A Bloom filter is a data structure that can be used to inform the user whether a particular item is part of a set. Though it cannot say with certainty whether an element is in the set, it can say with certainty if the element is not.
Created by Burton Howard Bloom in 1970, Bloom filters are an attractive offering for a range of applications due to their efficiency in space usage. In some cryptocurrencies (most notably Bitcoin), they play an integral role in Simplified Payment Verification, or SPV.
In using an SPV client, users can interact with the Bitcoin network without running a full node. Full nodes come with certain storage and computational requirements that make them unwieldy to run on low-powered devices like smartphones. SPV clients, on the other hand, simply query full nodes for information relevant to the user’s wallet(s).
The most straightforward solution to relay this data to the user would be by making full nodes aware of the client’s keys, so that only pertinent transactions are sent to them.
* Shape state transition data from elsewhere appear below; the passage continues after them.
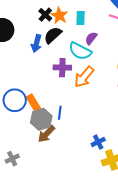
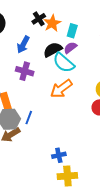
black semicircle: (53, 35) -> (53, 50), moved
purple semicircle: (91, 38) -> (70, 48), moved
purple cross: (62, 68) -> (25, 71), moved

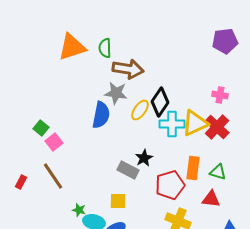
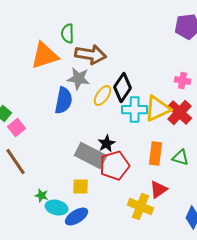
orange triangle: (72, 47) -> (45, 56), moved
gray rectangle: (128, 170) -> (91, 156), size x1.4
red pentagon: (170, 185) -> (115, 166), moved
red triangle: (211, 199) -> (159, 190), moved, turned -42

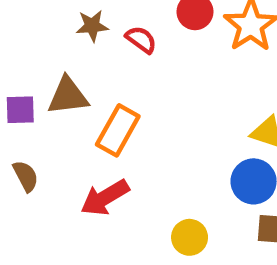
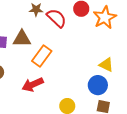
red semicircle: (141, 40) -> (57, 18), size x1.5

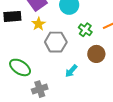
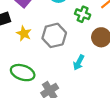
yellow star: (39, 24) -> (24, 33), moved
Evidently, this is a subpar solution as the client’s privacy would be sacrificed. On the other hand, downloading all transactions only to discard the majority of them would be a waste of bandwidth. Enter Bloom filters.
Let’s illustrate. Suppose that a client, Alice, has a high-value transaction she doesn’t want Bob, who runs a full node, to be aware of. She constructs a Bloom filter, which we’ll illustrate as a 10x1 grid:
She passes the transaction data she is interested in through two different hash functions, which outputs two numbers between 0 and 9. Let’s call them 4 and 7. She sends the filter to Bob.
Looking at this grid, you have no idea what data Alice has passed to the filter. If you had a set in which the data was contained, you would be able to hash it and compare it with the filter – if there’s a match, there’s a possibility that it was the information that Alice requested.
At the same time, there’s likely to be many inputs that will map to 4 and 7, so Bob cannot determine what part of the data Alice is interested in. He simply returns all of the matches, and Alice filters them on her end.
This is, of course, a gross oversimplification, but it demonstrates the concept: Bloom filters obfuscate the true interests of the client. It’s not a perfect method (there are still concerns over its privacy), but it’s an improvement over an unshielded request to a node.